Förster Thomas Kroll-Bothe und sein Hund Leo schickten die Plettenberger Grundschüler auf den Waldparcours im Saley. Foto: Bernhard Schlütter

Plettenberg. Herrliches Wetter begleitete die Plettenberger Grundschüler heute (Dienstag) bei den Waldjugendspielen. In kleinen Gruppen machten sich über 200 Mädchen und Jungen aus den 4. Klassen der Martin-Luther-Schule (Plettenberg und Oestertal), Hallenschule, Grundschule Holthausen und Grundschule Eschen von der Sehnsuchtsbirke auf, um anhand von 23 Stationen auf dem oberen Saleyrundweg Fragen zu beantworten und Aufgaben zu lösen.

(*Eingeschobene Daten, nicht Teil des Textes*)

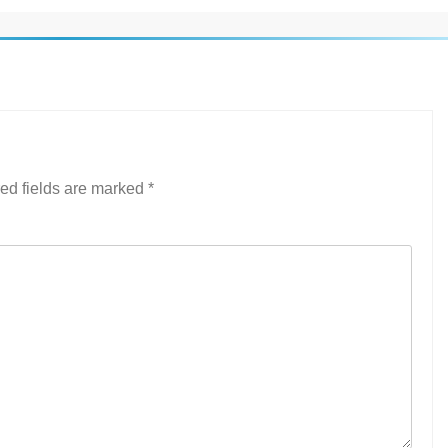
ed fields are marked
*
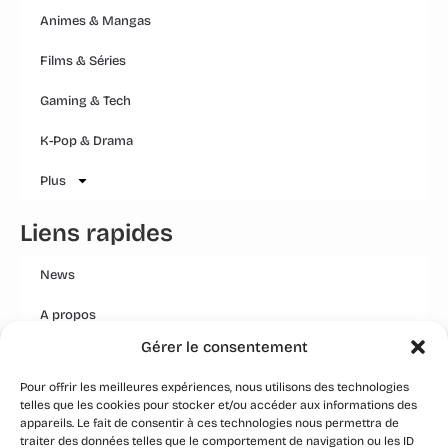
Animes & Mangas
Films & Séries
Gaming & Tech
K-Pop & Drama
Plus
Liens rapides
News
A propos
Gérer le consentement
Mentions légales
Pour offrir les meilleures expériences, nous utilisons des technologies
Conditions générales
telles que les cookies pour stocker et/ou accéder aux informations des
appareils. Le fait de consentir à ces technologies nous permettra de
Politique Qualité Groupe
traiter des données telles que le comportement de navigation ou les ID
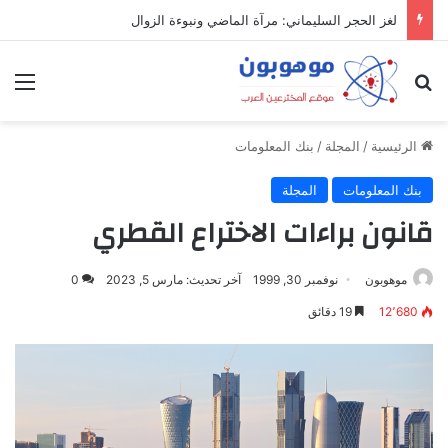
ميدل إيست: منظومة رقمية متكاملة تعيد تعريف التجارة والعمل والتواصل في مكان واحد
بحث عن
الق
الرئيسية
/
المجلة
/
بنك المعلومات
بنك المعلومات
المجلة
قانون براءات الاختراع القطري
موهوبون
نوفمبر 30, 1999
آخر تحديث: مارس 5, 2023
0
12٬680
19 دقائق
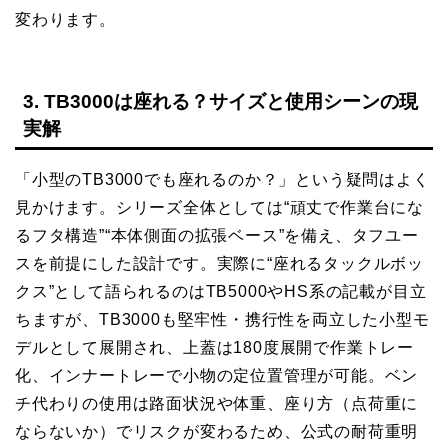
変わります。
3. TB3000は座れる？サイズと使用シーンの現
実解
「小型のTB3000でも座れるのか？」という疑問はよく
見かけます。シリーズ全体としては“頑丈で作業台にな
るフタ構造”“本体側面の拡張ベース”を備え、タフユー
スを前提にした設計です。実際に“座れるタックルボッ
クス”として語られるのはTB5000やHS系の記載が目立
ちますが、TB3000も堅牢性・携行性を両立した小型モ
デルとして展開され、上蓋は180度展開で作業トレー
化、インナートレーで小物の定位置管理が可能。ベン
チ代わりの使用は路面状況や体重、座り方（点荷重に
ならないか）でリスクが変わるため、公式の耐荷重明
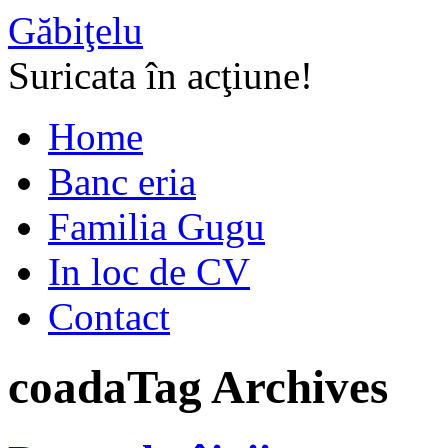
Găbiţelu
Suricata în acţiune!
Home
Banc eria
Familia Gugu
In loc de CV
Contact
coada
Tag Archives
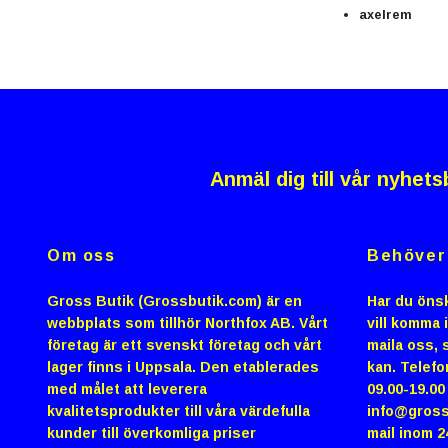
axelrem
Anmäl dig till vår nyhets
Om oss
Behöver 
Gross Butik (Grossbutik.com) är en
Har du önsk
webbplats som tillhör Northfox AB. Vårt
vill komma 
företag är ett svenskt företag och vårt
maila oss, s
lager finns i Uppsala. Den etablerades
kan. Telefo
med målet att leverera
09.00-19.0
kvalitetsprodukter till våra värdefulla
info@gross
kunder till överkomliga priser
mail inom 2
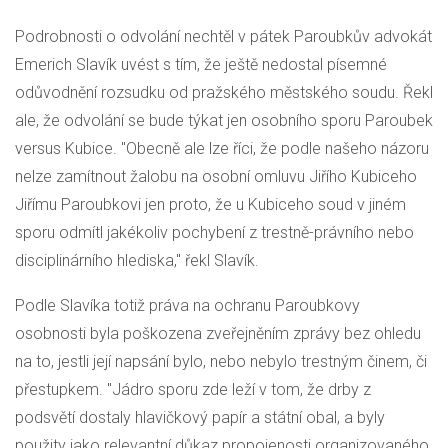
Podrobnosti o odvolání nechtěl v pátek Paroubkův advokát
Emerich Slavík uvést s tím, že ještě nedostal písemné
odůvodnění rozsudku od pražského městského soudu. Řekl
ale, že odvolání se bude týkat jen osobního sporu Paroubek
versus Kubice. "Obecně ale lze říci, že podle našeho názoru
nelze zamítnout žalobu na osobní omluvu Jiřího Kubiceho
Jiřímu Paroubkovi jen proto, že u Kubiceho soud v jiném
sporu odmítl jakékoliv pochybení z trestně-právního nebo
disciplinárního hlediska," řekl Slavík.
Podle Slavíka totiž práva na ochranu Paroubkovy
osobnosti byla poškozena zveřejněním zprávy bez ohledu
na to, jestli její napsání bylo, nebo nebylo trestným činem, či
přestupkem. "Jádro sporu zde leží v tom, že drby z
podsvětí dostaly hlavičkový papír a státní obal, a byly
použity jako relevantní důkaz propojenosti organizovaného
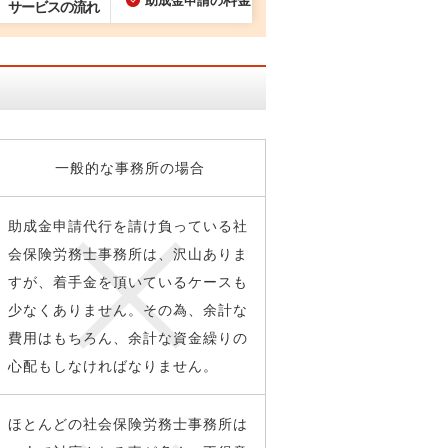
助成金申請の
サービスの流れ
一般的な事務所の場合
助成金申請代行を請け負っている社
会保険労務士事務所は、沢山ありま
すが、着手金を頂いているケースも
少なくありません。その為、余計な
費用はもちろん、余計な資金繰りの
心配もしなければなりません。
ほとんどの社会保険労務士事務所は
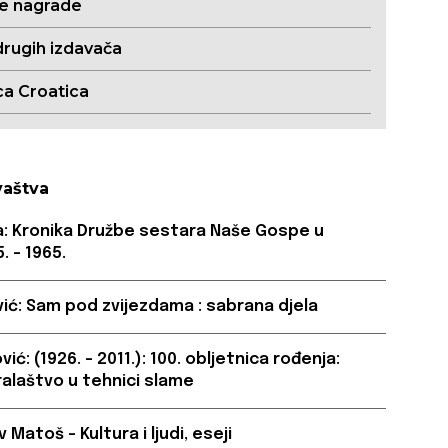
ne nagrade
drugih izdavača
ca Croatica
vaštva
a: Kronika Družbe sestara Naše Gospe u
. – 1965.
ić: Sam pod zvijezdama : sabrana djela
ić: (1926. – 2011.): 100. obljetnica rođenja:
ralaštvo u tehnici slame
Matoš – Kultura i ljudi, eseji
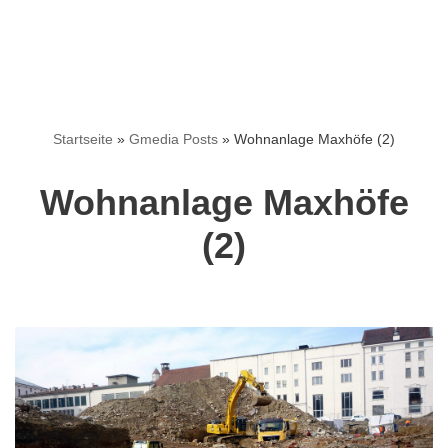
Startseite
»
Gmedia Posts
»
Wohnanlage Maxhöfe (2)
Wohnanlage Maxhöfe
(2)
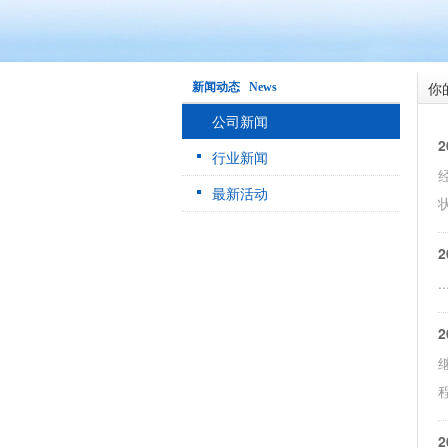
你
新闻动态 News
公司新闻
2
行业新闻
最新活动
2
..
2
2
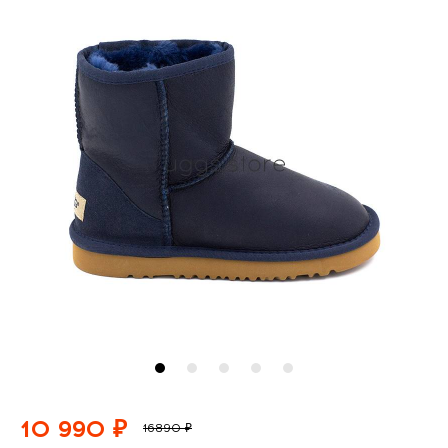
10 990 ₽
16890 ₽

Förster Thomas Kroll-Bothe und sein Hund Leo schickten die Kinder auf den Weg. Zuvor sprach der Förster mit den Schüler/innen über die fünf Waldgebote:

  • immer auf markierten Wegen bleiben
  • keinen Lärm machen
  • kein Feuer anzünden
  • Bäume, Sträucher und Kräuter nicht absichtlich beschädigen
  • Abfälle wieder mitnehmen
Foto: Bernhard Schlütter
Foto: Bernhard Schlütter

Mit Hilfe dieser Hinweise konnten bereits die ersten Fragen beantwortet werden. Auf dem weiteren Weg lernten die Waldspieler z.B., welche Tiere in unseren Wäldern leben, welche Pflanzen hier wachsen, wie man die ungefähre Höhe eines Baumes schätzen und sein Alter bestimmen kann. Neugierig wanderten die Kinder durch den Wald und hatten dabei vor allem auch viel Spaß.

Die Nachbereitung und Auswertung der Fragebögen fand anschließend in den Schulen statt.

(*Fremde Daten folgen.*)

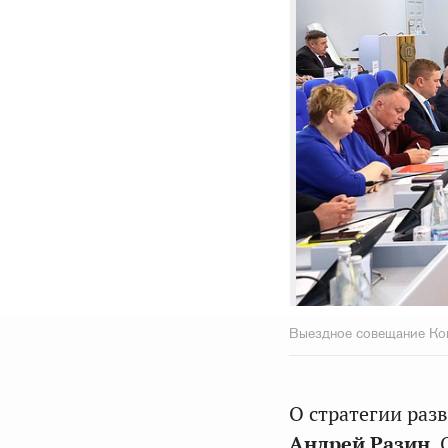
Выездное совещание Ко
О стратегии раз
Андрей Разин
.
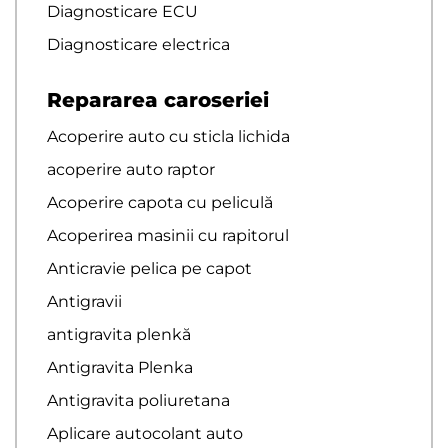
Diagnosticare ECU
Diagnosticare electrica
Repararea caroseriei
Acoperire auto cu sticla lichida
acoperire auto raptor
Acoperire capota cu peliculă
Acoperirea masinii cu rapitorul
Anticravie pelica pe capot
Antigravii
antigravita plenkă
Antigravita Plenka
Antigravita poliuretana
Aplicare autocolant auto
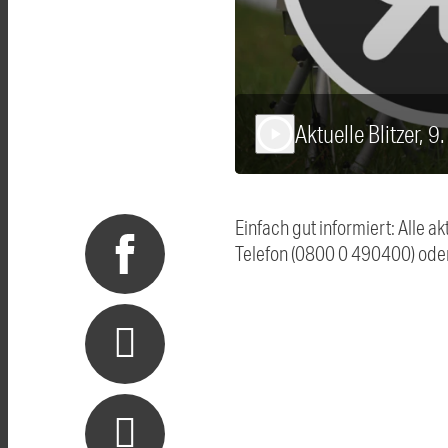
Aktuelle Blitzer, 
play_arrow
Einfach gut informiert: Alle 
Telefon (0800 0 490400) ode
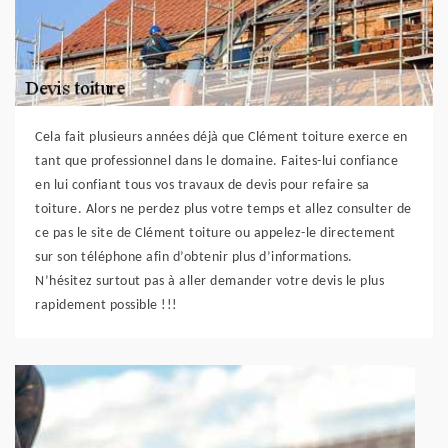
Cela fait plusieurs années déjà que Clément toiture exerce en
tant que professionnel dans le domaine. Faites-lui confiance
en lui confiant tous vos travaux de devis pour refaire sa
toiture. Alors ne perdez plus votre temps et allez consulter de
ce pas le site de Clément toiture ou appelez-le directement
sur son téléphone afin d’obtenir plus d’informations.
N’hésitez surtout pas à aller demander votre devis le plus
rapidement possible !!!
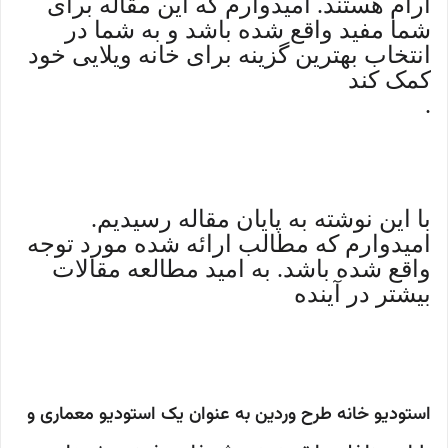
آرام هستند. امیدوارم که این مقاله برای
شما مفید واقع شده باشد و به شما در
انتخاب بهترین گزینه برای خانه ویلایی خود
کمک کند
.
با این نوشته به پایان مقاله رسیدیم.
امیدوارم که مطالب ارائه شده مورد توجه
واقع شده باشد. به امید مطالعه مقالات
بیشتر در آینده
استودیو خانه طرح وردین به عنوان یک استودیو معماری و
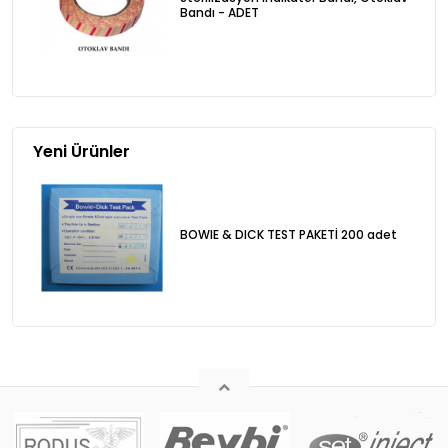
Bandı - ADET
Yeni Ürünler
BOWIE & DICK TEST PAKETİ 200 adet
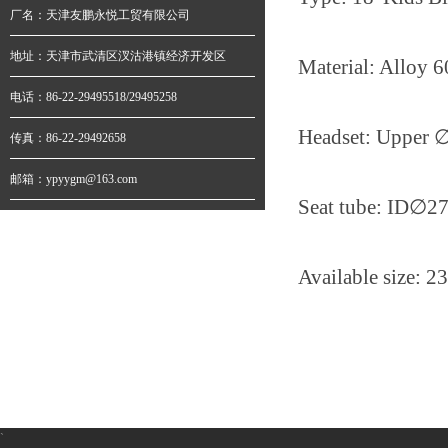
厂名：天津友鹏永悦工贸有限公司
地址：天津市武清区汊沽港镇经济开发区
Material: Alloy 
电话：86-22-29495518/29495258
Headset: Upper
传真：86-22-29492658
邮箱：ypyygm@163.com
Seat tube: ID
∅
27
Available size: 
`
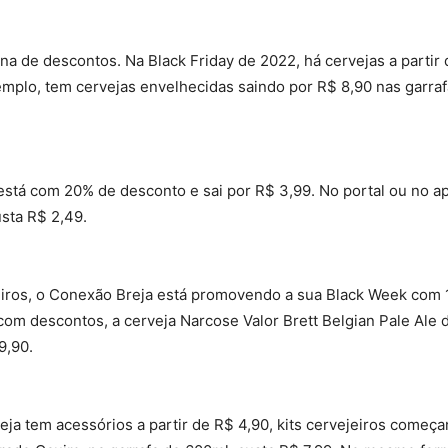
e descontos. Na Black Friday de 2022, há cervejas a partir 
emplo, tem cervejas envelhecidas saindo por R$ 8,90 nas garra
stá com 20% de desconto e sai por R$ 3,99. No portal ou no apl
sta R$ 2,49.
iros, o Conexão Breja está promovendo a sua Black Week com 
 com descontos, a cerveja Narcose Valor Brett Belgian Pale Ale d
9,90.
eja tem acessórios a partir de R$ 4,90, kits cervejeiros come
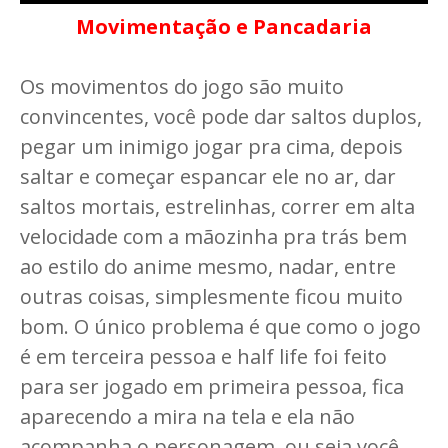
Movimentação e Pancadaria
Os movimentos do jogo são muito
convincentes, você pode dar saltos duplos,
pegar um inimigo jogar pra cima, depois
saltar e começar espancar ele no ar, dar
saltos mortais, estrelinhas, correr em alta
velocidade com a mãozinha pra trás bem
ao estilo do anime mesmo, nadar, entre
outras coisas, simplesmente ficou muito
bom. O único problema é que como o jogo
é em terceira pessoa e half life foi feito
para ser jogado em primeira pessoa, fica
aparecendo a mira na tela e ela não
acompanha o personagem, ou seja você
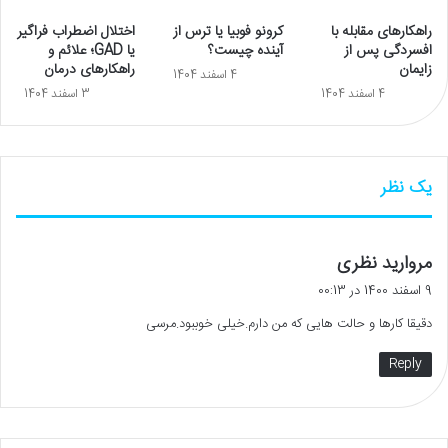
راهکارهای مقابله با
کرونو فوبیا یا ترس از
اختلال اضطراب فراگیر
افسردگی پس از
آینده چیست؟
یا GAD؛ علائم و
زایمان
راهکارهای درمان
4 اسفند 1404
4 اسفند 1404
3 اسفند 1404
یک نظر
گ
مروارید نظری
ف
9 اسفند 1400 در 00:13
ت
دقیقا کارها و حالت هایی که من دارم.خیلی خوببود.مرسی
:
Reply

Rund 3300 Mädchen und Jungen nehmen teil

Eröffneten die Waldjugendspiele (von links) Landrat und Schirmherr Thomas Gemke, Forstdirektor Bernd Schmitt, Gräfin Bettina von Baudissin und Burkhard Laaser. Foto: Hendrik Klein
Eröffneten die Waldjugendspiele: (von links) Landrat und Schirmherr Thomas Gemke, Forstdirektor Bernd Schmitt, Gräfin Bettina von Baudissin und Burkhard Laaser. Foto: Hendrik Klein

Die Waldjugendspiele finden seit 17 Jahren im Märkischen Kreis statt. Rund 3300 Schülerinnen und Schüler aus 139 Klassen von 64 Schulen nehmen in diesem Jahr teil. Damit ist der Märkische Kreis wie schon seit Jahren wieder spitze in Nordrhein-Westfalen. Geplant und durchgeführt werden die Waldjugendspiele von der Waldschule in Zusammenarbeit mit den jeweiligen Revierförstern des Regionalforstamtes Märkisches Sauerland.

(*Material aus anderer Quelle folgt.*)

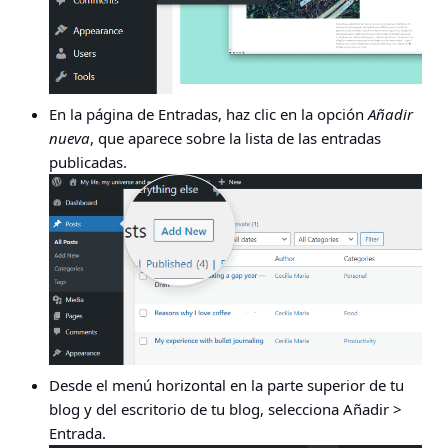
En la página de Entradas, haz clic en la opción
Añadir
nueva
, que aparece sobre la lista de las entradas
publicadas.
Desde el menú horizontal en la parte superior de tu
blog y del escritorio de tu blog, selecciona
Añadir >
Entrada
.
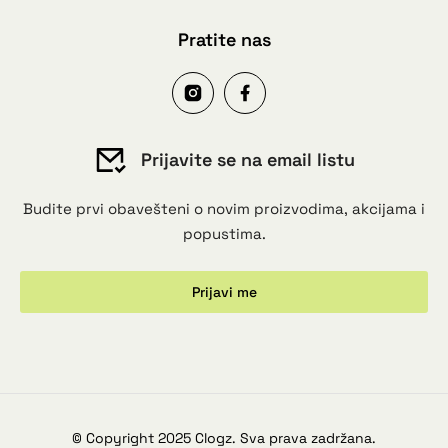
Pratite nas
Prijavite se na email listu
Budite prvi obavešteni o novim proizvodima, akcijama i
popustima.
Prijavi me
© Copyright 2025 Clogz. Sva prava zadržana.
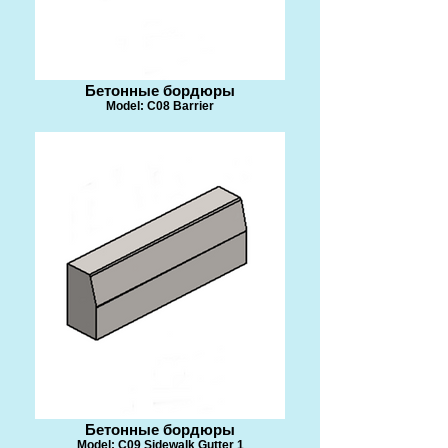
Бетонные бордюры
Model: C08 Barrier
Бетонные бордюры
Model: C09 Sidewalk Gutter 1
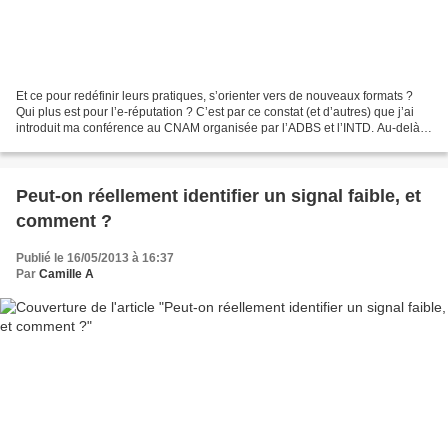
Et ce pour redéfinir leurs pratiques, s’orienter vers de nouveaux formats ?
Qui plus est pour l’e-réputation ? C’est par ce constat (et d’autres) que j’ai
introduit ma conférence au CNAM organisée par l’ADBS et l’INTD. Au-delà
des slides de cette conférence,...
Peut-on réellement identifier un signal faible, et
comment ?
Publié le 16/05/2013 à 16:37
Par
Camille A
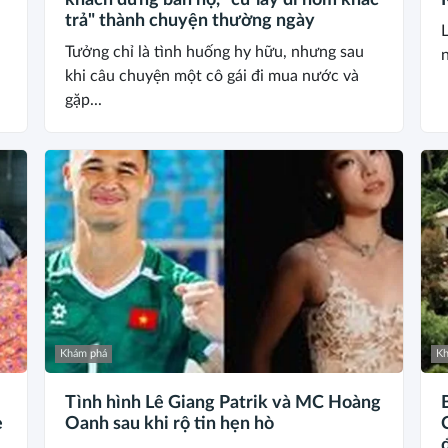
khách đứng bán hộ, "cứ lấy đi hôm khác
trả" thành chuyện thường ngày
Tưởng chỉ là tình huống hy hữu, nhưng sau
n
khi câu chuyện một cô gái đi mua nước và
gặp...
Khám phá
Kh
Tình hình Lê Giang Patrik và MC Hoàng
e
Oanh sau khi rộ tin hẹn hò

Sprachcamp in Wald und Flur

Die Waldjugendspiele sind nur ein Teil der Arbeit der Waldschule MK. Jedes Jahr wird sie von rund 7000 Personen besucht. Im Juli konnte der insgesamt 100.000. Gast an der Aucheler Straße in Letmathe begrüßt werden.

700 Jungen und Mädchen beteiligten sich an den erlebnispädagogischen Führungen im Wald für Kindergartenkinder. Außerdem fand zum ersten Mal in Eigenregie ein Sprachcamp statt, bei dem Kinder mit Migrationshintergrund der Klassen 1 bis 3 spielerisch in Wald und Flur mit der deutschen Sprache in Kontakt kamen.

Das Sprachcamp war ein so großer Erfolg, dass es in den Herbstferien mit 60 Jungen und Mädchen fortgesetzt wird. Betreut werden die Kinder von einem Team bestehend aus Logopäden, Motopäden, Musiktherapeuten sowie von den Mitarbeitern der Waldschule.